Essential Leadership – How to develop soft skills for teams

Earlier this week I caught up with a senior leader who was recently appointed as Managing Director. He’s a good human with a solid character and credentials, and no shrinking violet when it comes to making decisions. In a normal setting, this would be his “dream job” and role of a lifetime. Instead, he described the reality of assuming leadership amidst a global pandemic and the challenge of maintaining his own resilience and wellbeing, whilst keeping his organisation safe.

As an elite mentor I get to work with leaders from diverse industries. In my opinion great leadership is less about maintaining operational effectiveness and more so nurturing soft skills, such as emotional intelligence (EQ), listening, collaboration, adaptability, feedback, and confidence.

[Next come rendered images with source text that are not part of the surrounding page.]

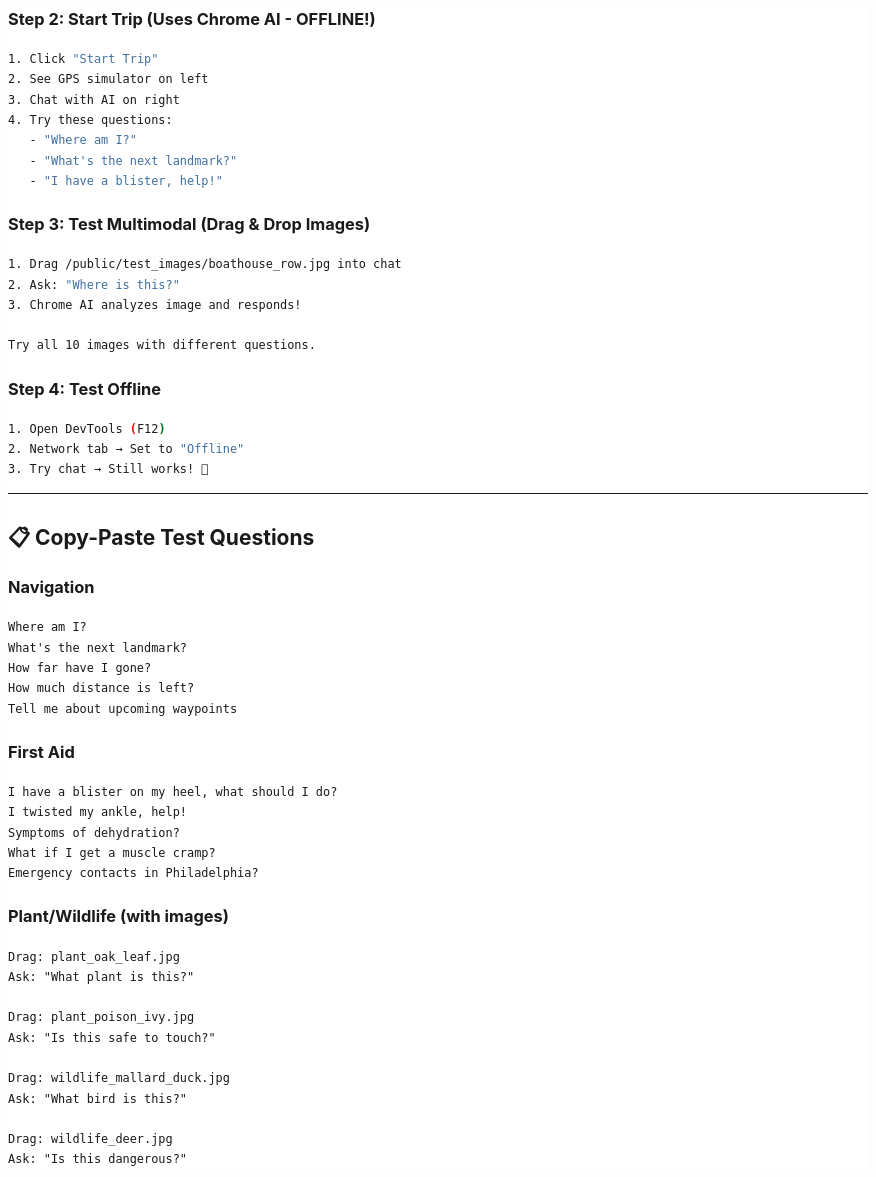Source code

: ### Step 2: Start Trip (Uses Chrome AI - OFFLINE!)
```bash
1. Click "Start Trip"
2. See GPS simulator on left
3. Chat with AI on right
4. Try these questions:
   - "Where am I?"
   - "What's the next landmark?"
   - "I have a blister, help!"
```

### Step 3: Test Multimodal (Drag & Drop Images)
```bash
1. Drag /public/test_images/boathouse_row.jpg into chat
2. Ask: "Where is this?"
3. Chrome AI analyzes image and responds!

Try all 10 images with different questions.
```

### Step 4: Test Offline
```bash
1. Open DevTools (F12)
2. Network tab → Set to "Offline"
3. Try chat → Still works! 🎉
```

---

## 📋 Copy-Paste Test Questions

### Navigation
```
Where am I?
What's the next landmark?
How far have I gone?
How much distance is left?
Tell me about upcoming waypoints
```

### First Aid
```
I have a blister on my heel, what should I do?
I twisted my ankle, help!
Symptoms of dehydration?
What if I get a muscle cramp?
Emergency contacts in Philadelphia?
```

### Plant/Wildlife (with images)
```
Drag: plant_oak_leaf.jpg
Ask: "What plant is this?"

Drag: plant_poison_ivy.jpg
Ask: "Is this safe to touch?"

Drag: wildlife_mallard_duck.jpg
Ask: "What bird is this?"

Drag: wildlife_deer.jpg
Ask: "Is this dangerous?"
```
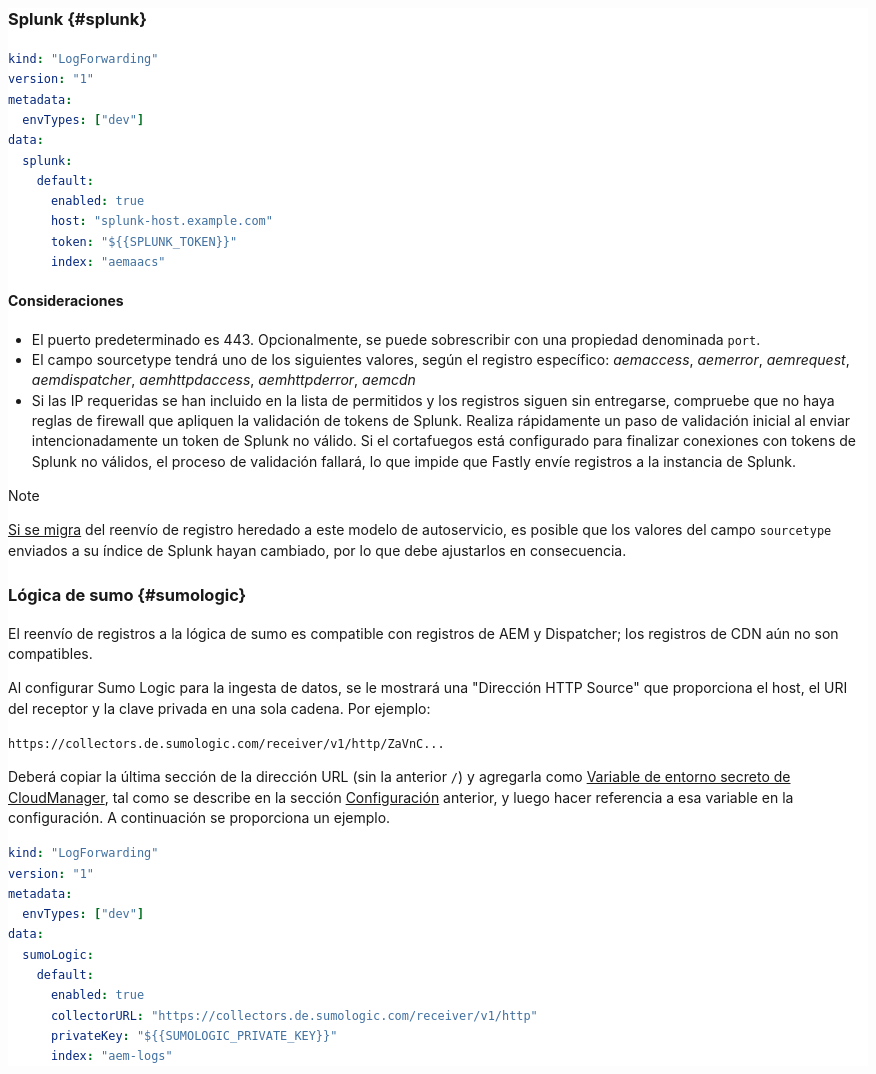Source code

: ### Splunk {#splunk}

```yaml
kind: "LogForwarding"
version: "1"
metadata:
  envTypes: ["dev"]
data:
  splunk:
    default:
      enabled: true
      host: "splunk-host.example.com"
      token: "${{SPLUNK_TOKEN}}"
      index: "aemaacs"
```

#### Consideraciones

* El puerto predeterminado es 443. Opcionalmente, se puede sobrescribir con una propiedad denominada `port`.
* El campo sourcetype tendrá uno de los siguientes valores, según el registro específico: *aemaccess*, *aemerror*,
  *aemrequest*, *aemdispatcher*, *aemhttpdaccess*, *aemhttpderror*, *aemcdn*
* Si las IP requeridas se han incluido en la lista de permitidos y los registros siguen sin entregarse, compruebe que no haya reglas de firewall que apliquen la validación de tokens de Splunk. Realiza rápidamente un paso de validación inicial al enviar intencionadamente un token de Splunk no válido. Si el cortafuegos está configurado para finalizar conexiones con tokens de Splunk no válidos, el proceso de validación fallará, lo que impide que Fastly envíe registros a la instancia de Splunk.

>[!NOTE]
>
> [Si se migra](#legacy-migration) del reenvío de registro heredado a este modelo de autoservicio, es posible que los valores del campo `sourcetype` enviados a su índice de Splunk hayan cambiado, por lo que debe ajustarlos en consecuencia.

### Lógica de sumo {#sumologic}

El reenvío de registros a la lógica de sumo es compatible con registros de AEM y Dispatcher; los registros de CDN aún no son compatibles.

Al configurar Sumo Logic para la ingesta de datos, se le mostrará una &quot;Dirección HTTP Source&quot; que proporciona el host, el URI del receptor y la clave privada en una sola cadena.  Por ejemplo:

`https://collectors.de.sumologic.com/receiver/v1/http/ZaVnC...`

Deberá copiar la última sección de la dirección URL (sin la anterior `/`) y agregarla como [Variable de entorno secreto de CloudManager](/help/operations/config-pipeline.md#secret-env-vars), tal como se describe en la sección [Configuración](#setup) anterior, y luego hacer referencia a esa variable en la configuración.  A continuación se proporciona un ejemplo.

```yaml
kind: "LogForwarding"
version: "1"
metadata:
  envTypes: ["dev"]
data:
  sumoLogic:
    default:
      enabled: true
      collectorURL: "https://collectors.de.sumologic.com/receiver/v1/http"
      privateKey: "${{SUMOLOGIC_PRIVATE_KEY}}"
      index: "aem-logs"
```
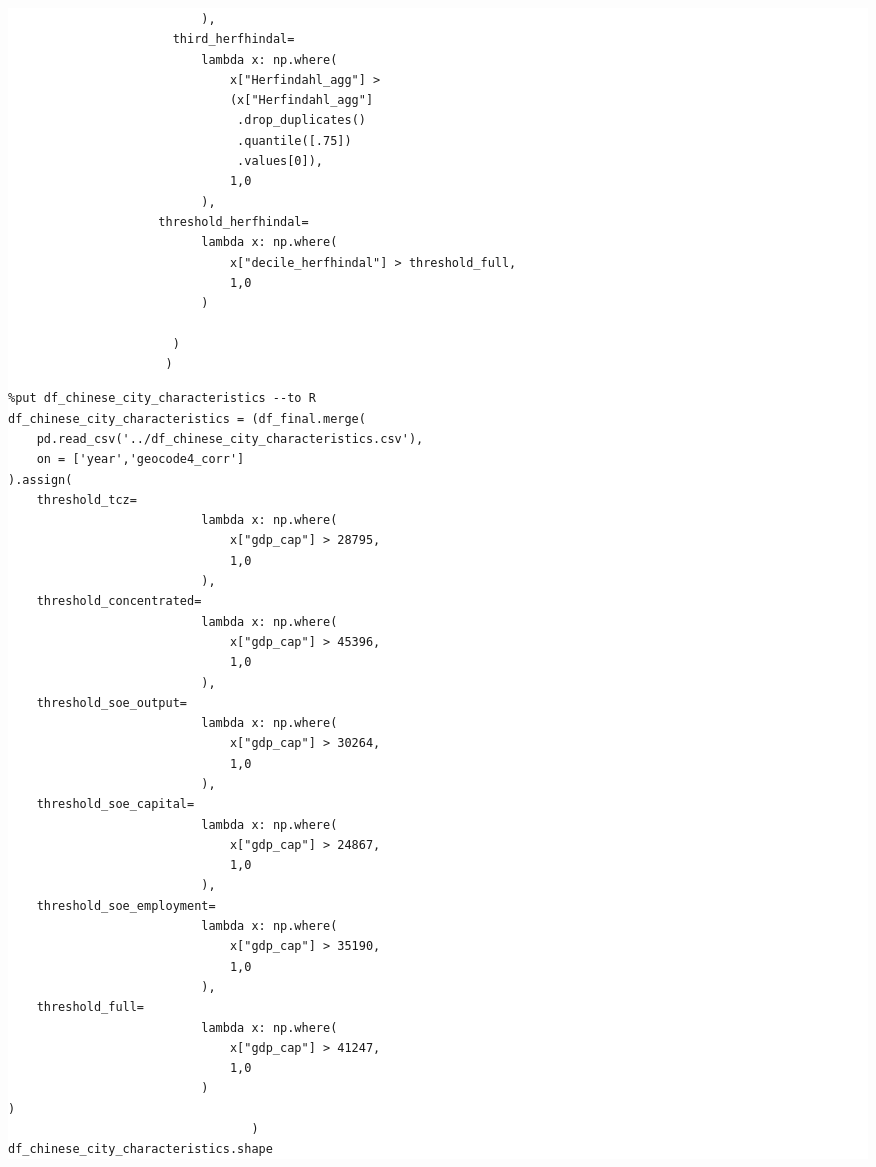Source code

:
 ```sos kernel="SoS"
                           ),
                       third_herfhindal= 
                           lambda x: np.where(
                               x["Herfindahl_agg"] >
                               (x["Herfindahl_agg"]
                                .drop_duplicates()
                                .quantile([.75])
                                .values[0]),
                               1,0
                           ),
                     threshold_herfhindal= 
                           lambda x: np.where(
                               x["decile_herfhindal"] > threshold_full,
                               1,0
                           )
                           
                       )
                      )
```

```sos kernel="SoS"
%put df_chinese_city_characteristics --to R
df_chinese_city_characteristics = (df_final.merge(
    pd.read_csv('../df_chinese_city_characteristics.csv'),
    on = ['year','geocode4_corr']
).assign(
    threshold_tcz= 
                           lambda x: np.where(
                               x["gdp_cap"] > 28795,
                               1,0
                           ),
    threshold_concentrated= 
                           lambda x: np.where(
                               x["gdp_cap"] > 45396,
                               1,0
                           ),
    threshold_soe_output= 
                           lambda x: np.where(
                               x["gdp_cap"] > 30264,
                               1,0
                           ),
    threshold_soe_capital= 
                           lambda x: np.where(
                               x["gdp_cap"] > 24867,
                               1,0
                           ),
    threshold_soe_employment= 
                           lambda x: np.where(
                               x["gdp_cap"] > 35190,
                               1,0
                           ),
    threshold_full= 
                           lambda x: np.where(
                               x["gdp_cap"] > 41247,
                               1,0
                           )
)
                                  )
df_chinese_city_characteristics.shape
```

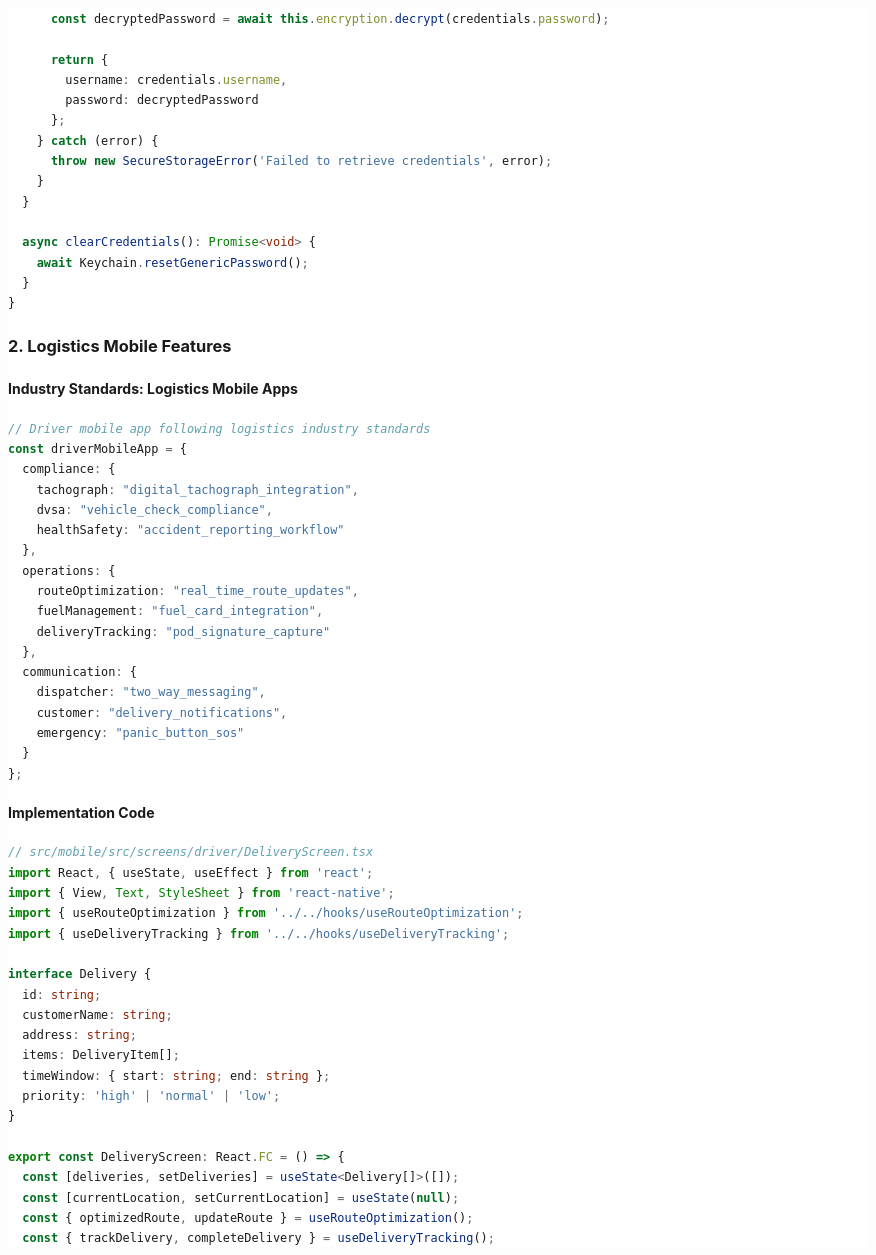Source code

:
 ```typescript
      const decryptedPassword = await this.encryption.decrypt(credentials.password);

      return {
        username: credentials.username,
        password: decryptedPassword
      };
    } catch (error) {
      throw new SecureStorageError('Failed to retrieve credentials', error);
    }
  }

  async clearCredentials(): Promise<void> {
    await Keychain.resetGenericPassword();
  }
}
```

### **2. Logistics Mobile Features**

#### **Industry Standards: Logistics Mobile Apps**
```typescript
// Driver mobile app following logistics industry standards
const driverMobileApp = {
  compliance: {
    tachograph: "digital_tachograph_integration",
    dvsa: "vehicle_check_compliance",
    healthSafety: "accident_reporting_workflow"
  },
  operations: {
    routeOptimization: "real_time_route_updates",
    fuelManagement: "fuel_card_integration",
    deliveryTracking: "pod_signature_capture"
  },
  communication: {
    dispatcher: "two_way_messaging",
    customer: "delivery_notifications",
    emergency: "panic_button_sos"
  }
};
```

#### **Implementation Code**
```typescript
// src/mobile/src/screens/driver/DeliveryScreen.tsx
import React, { useState, useEffect } from 'react';
import { View, Text, StyleSheet } from 'react-native';
import { useRouteOptimization } from '../../hooks/useRouteOptimization';
import { useDeliveryTracking } from '../../hooks/useDeliveryTracking';

interface Delivery {
  id: string;
  customerName: string;
  address: string;
  items: DeliveryItem[];
  timeWindow: { start: string; end: string };
  priority: 'high' | 'normal' | 'low';
}

export const DeliveryScreen: React.FC = () => {
  const [deliveries, setDeliveries] = useState<Delivery[]>([]);
  const [currentLocation, setCurrentLocation] = useState(null);
  const { optimizedRoute, updateRoute } = useRouteOptimization();
  const { trackDelivery, completeDelivery } = useDeliveryTracking();
```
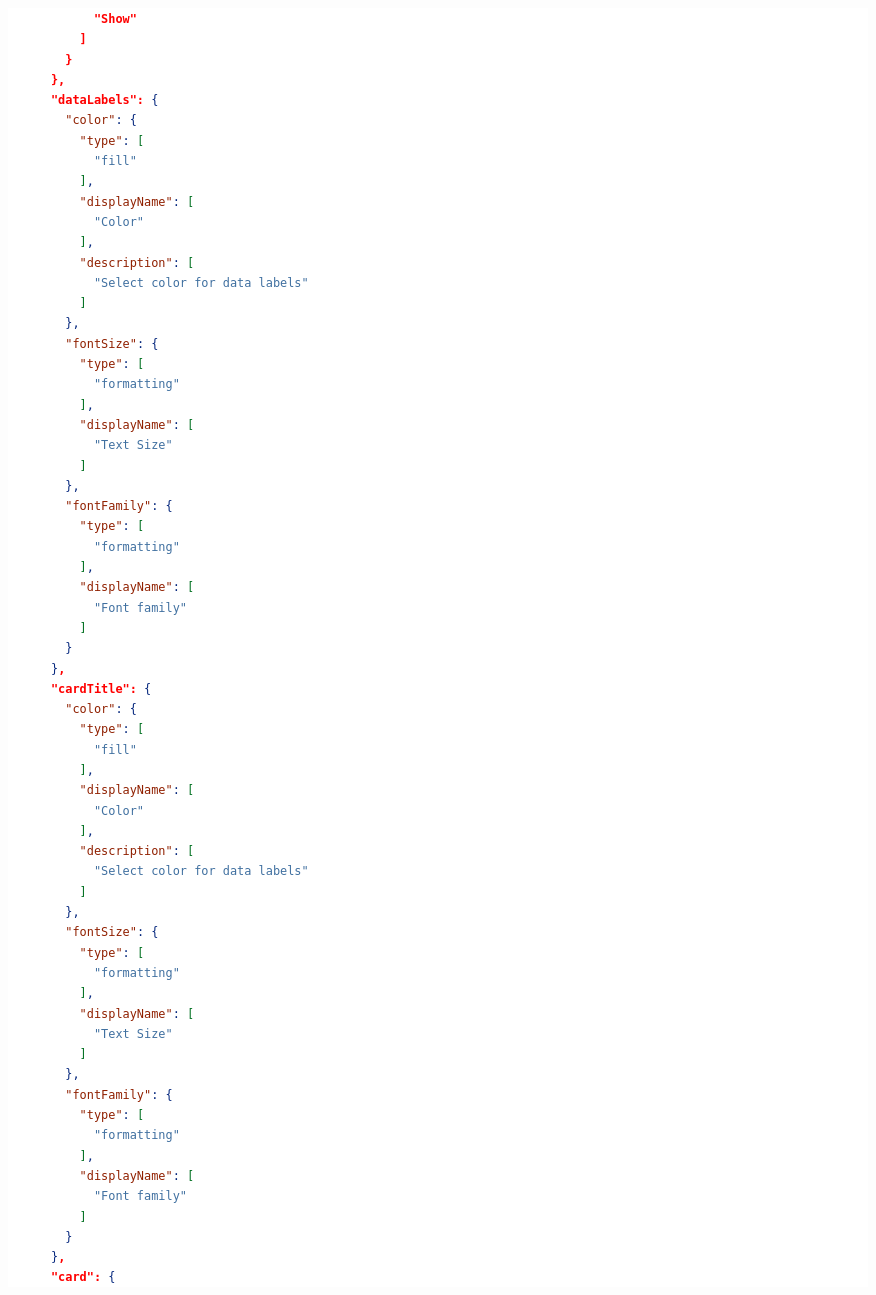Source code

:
 ```json
            "Show"
          ]
        }
      },
      "dataLabels": {
        "color": {
          "type": [
            "fill"
          ],
          "displayName": [
            "Color"
          ],
          "description": [
            "Select color for data labels"
          ]
        },
        "fontSize": {
          "type": [
            "formatting"
          ],
          "displayName": [
            "Text Size"
          ]
        },
        "fontFamily": {
          "type": [
            "formatting"
          ],
          "displayName": [
            "Font family"
          ]
        }
      },
      "cardTitle": {
        "color": {
          "type": [
            "fill"
          ],
          "displayName": [
            "Color"
          ],
          "description": [
            "Select color for data labels"
          ]
        },
        "fontSize": {
          "type": [
            "formatting"
          ],
          "displayName": [
            "Text Size"
          ]
        },
        "fontFamily": {
          "type": [
            "formatting"
          ],
          "displayName": [
            "Font family"
          ]
        }
      },
      "card": {
```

Whilst high performance is crucial to the success and sustainability of any business – developing soft skills is essential leadership – because irrespective of how talented people are, when soft skills are lacking teams are prone to conflict and culture turns toxic. Notwithstanding, heightened levels of stress, fear, and uncertainty born of the Covid-19 reality demand even greater leadership awareness, agility, and accountability.

“You cannot continuously improve interdependent systems and processes until you progressively perfect interdependent, interpersonal relationships.” – Stephen Covey 

Importantly, developing soft skills is a slow process and there is no silver bullet. It requires self-reflection and a change of behaviour, rather than a change of knowledge. Hence, if you’re a leader and want to enhance culture and productivity – soft skills are the way to go (albeit requires practical application and constant reinforcement).

4 ways to develop soft skills in your team:

1. Set the tone – When leaders demonstrate that they are always learning themselves and encourage their teams to do the same, soft skills becomes part of a team’s cultural DNA, rather than a simple process or program.

2. Create a culture of mentorship – In essence, this means a culture where everyone has a mindset of helping each other to be the best version of themselves. Create an environment and tools that enable people to share their knowledge and expertise with others.

3. Measure Impact – Invest time to understand what inspires and motivates your team. Find out what individual team members are good at what gives them purpose, then align specific soft skills to enhance their growth and help them realise aspirations and goals.

4. Apply micro-learning in workflow – Developing soft skills is only part of the learning equation. By constantly reinforcing soft skills and by giving your team the ability to apply micro learnings within the context of their jobs – soft skills like listening, feedback, adaptability, and collaboration – become tangible capabilities that elevate personal and professional leadership.